例如,如果我有......
string a = "personil";
string b = "personal";
我想得到......
string c = "person[i]l";
然而,它不一定是单个字符。我也可以这样......
string a = "disfuncshunal";
string b = "dysfunctional";
对于这种情况,我想得到......
string c = "d[isfuncshu]nal";
另一个例子是......(注意两个单词的长度不同。)
string a = "parralele";
string b = "parallel";
string c = "par[ralele]";
另一个例子是......
string a = "ato";
string b = "auto";
string c = "a[]to";
我将如何做到这一点?
编辑:两个字符串的长度可以不同。
编辑:添加了其他示例。感谢用户Nenad询问。
答案 0 :(得分:4)
我今天一定非常无聊,但我实际上让UnitTest通过了所有4个案例(如果你在此期间没有添加更多的话)。
修改:添加了2个边缘案例并修复了它们。
Edit2 :多次重复的字母(以及这些字母的错误)
[Test]
[TestCase("parralele", "parallel", "par[ralele]")]
[TestCase("personil", "personal", "person[i]l")]
[TestCase("disfuncshunal", "dysfunctional", "d[isfuncshu]nal")]

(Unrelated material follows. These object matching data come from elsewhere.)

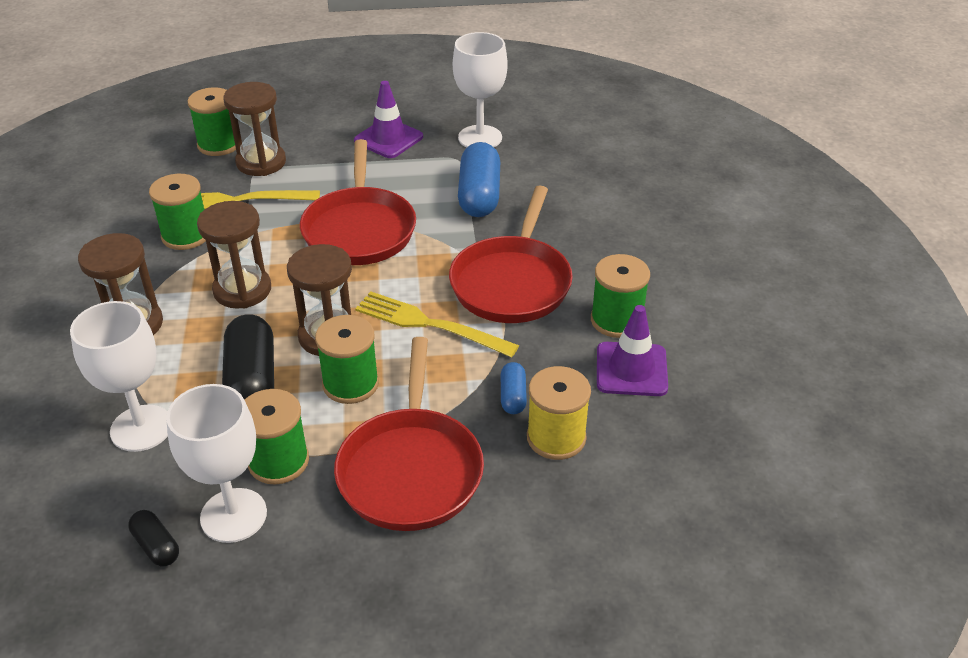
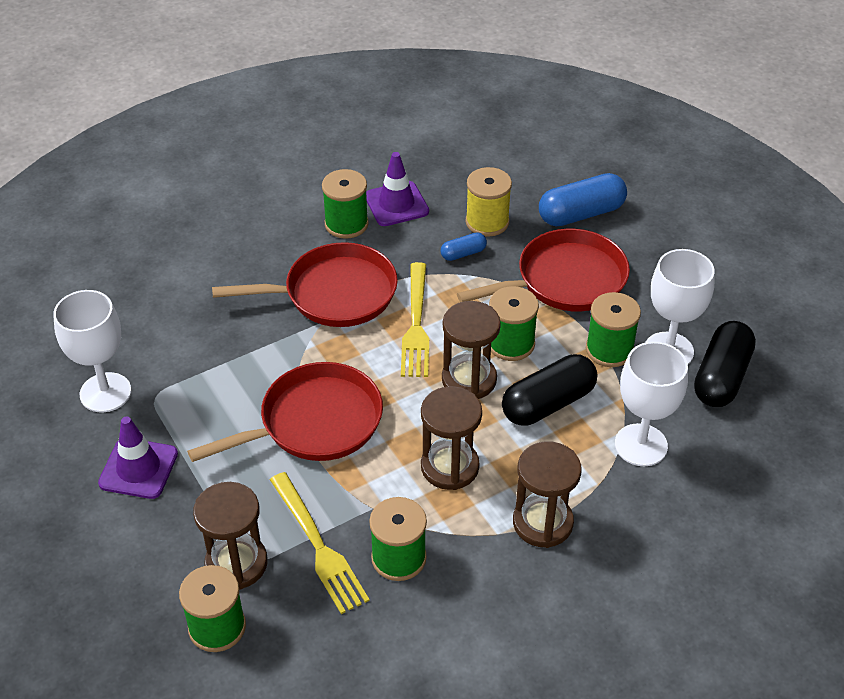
camera: 115 degrees left, 5 degrees up
(156, 546) = (721, 377): black capsule -> black capsule, size x1.98
(479, 195) = (214, 357): blue capsule -> blue capsule (581, 214)

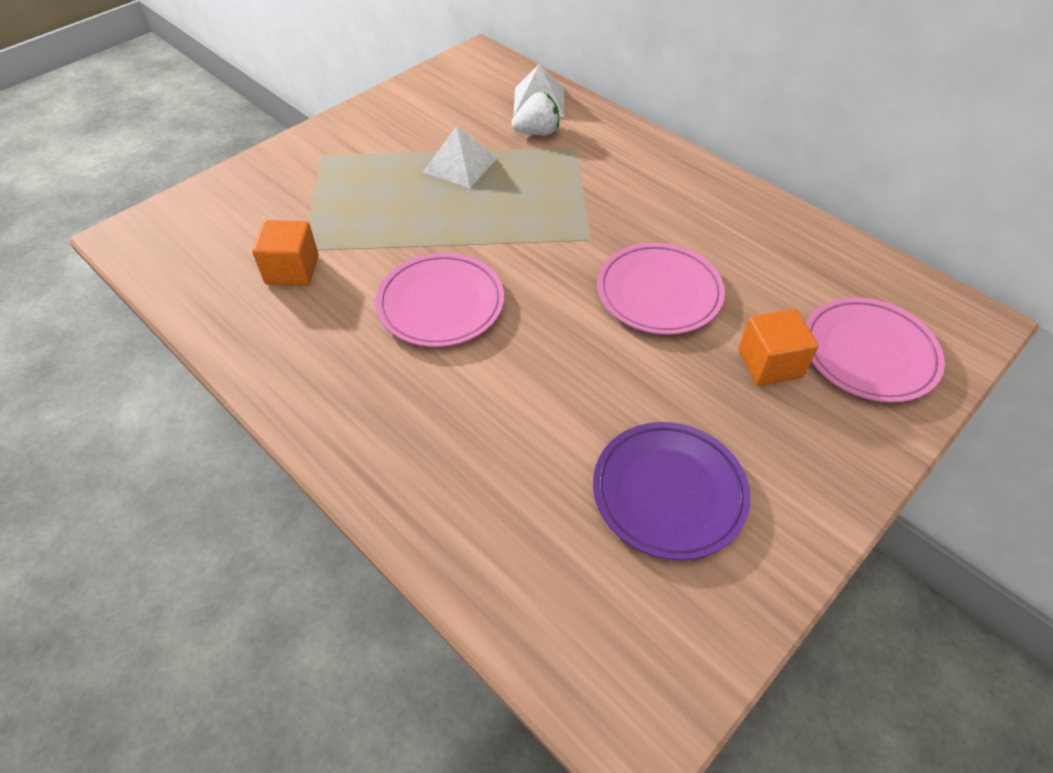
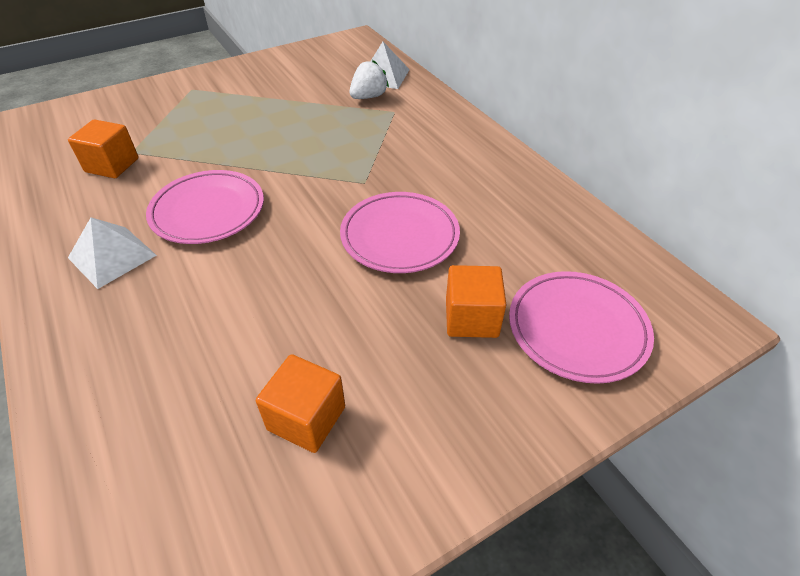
camera: 15 degrees right, 5 degrees down
(460, 165) = (292, 111): white pyramid -> white pyramid (112, 256)
(537, 132) = (368, 97): white strawberry -> white strawberry turned 45 degrees counterclockwise
(669, 492) = (306, 418): purple plate -> orange cube

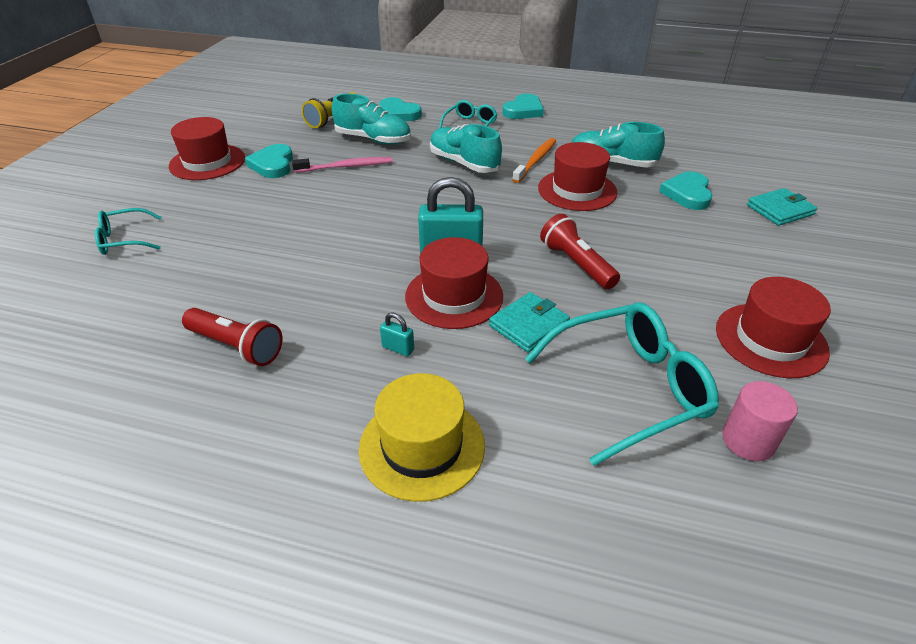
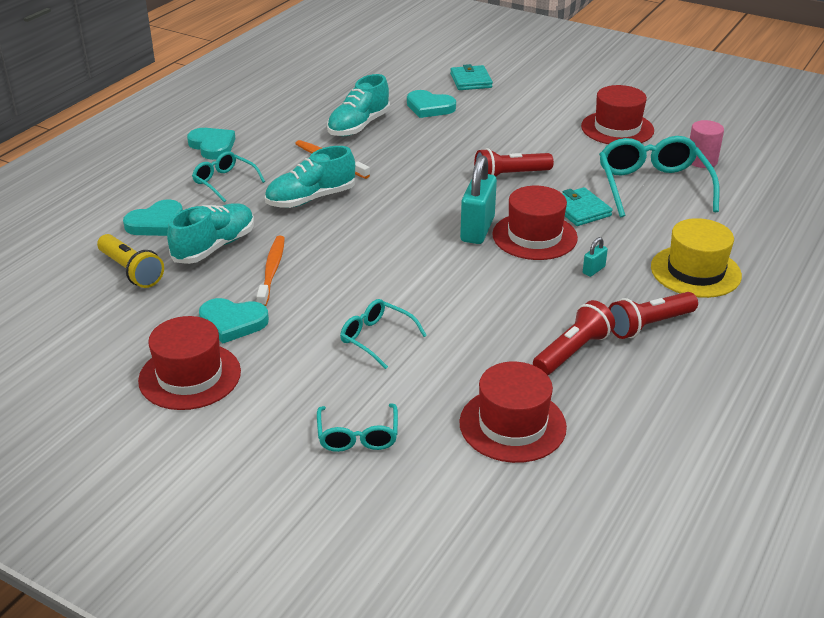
camera: 75 degrees left, 5 degrees down
(255, 228) = (377, 338): none -> turquoise glasses
(290, 406) = (649, 325): none -> red flashlight
(346, 167) = (272, 271): pink toothbrush -> orange toothbrush
(577, 190) = (397, 152): red hat -> red hat (512, 425)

[TestCase("ato", "auto", "a[]to")]
[TestCase("inactioned", "inaction", "inaction[ed]")]
[TestCase("refraction", "fraction", "[re]fraction")]
[TestCase("adiction", "ad[]diction", "ad[]iction")]
public void CompareStringsTest(string attempted, string correct, string expectedResult)
{
int first = -1, last = -1;
string result = null;
int shorterLength = (attempted.Length < correct.Length ? attempted.Length : correct.Length);
// First - [
for (int i = 0; i < shorterLength; i++)
{
if (correct[i] != attempted[i])
{
first = i;
break;
}
}
// Last - ]
var a = correct.Reverse().ToArray();
var b = attempted.Reverse().ToArray();
for (int i = 0; i < shorterLength; i++)
{
if (a[i] != b[i])
{
last = i;
break;
}
}
if (first == -1 && last == -1)
result = attempted;
else
{
var sb = new StringBuilder();
if (first == -1)
first = shorterLength;
if (last == -1)
last = shorterLength;
// If same letter repeats multiple times (ex: addition)
// and error is on that letter, we have to trim trail.
if (first + last > shorterLength)
last = shorterLength - first;
if (first > 0)
sb.Append(attempted.Substring(0, first));
sb.Append("[");
if (last > -1 && last + first < attempted.Length)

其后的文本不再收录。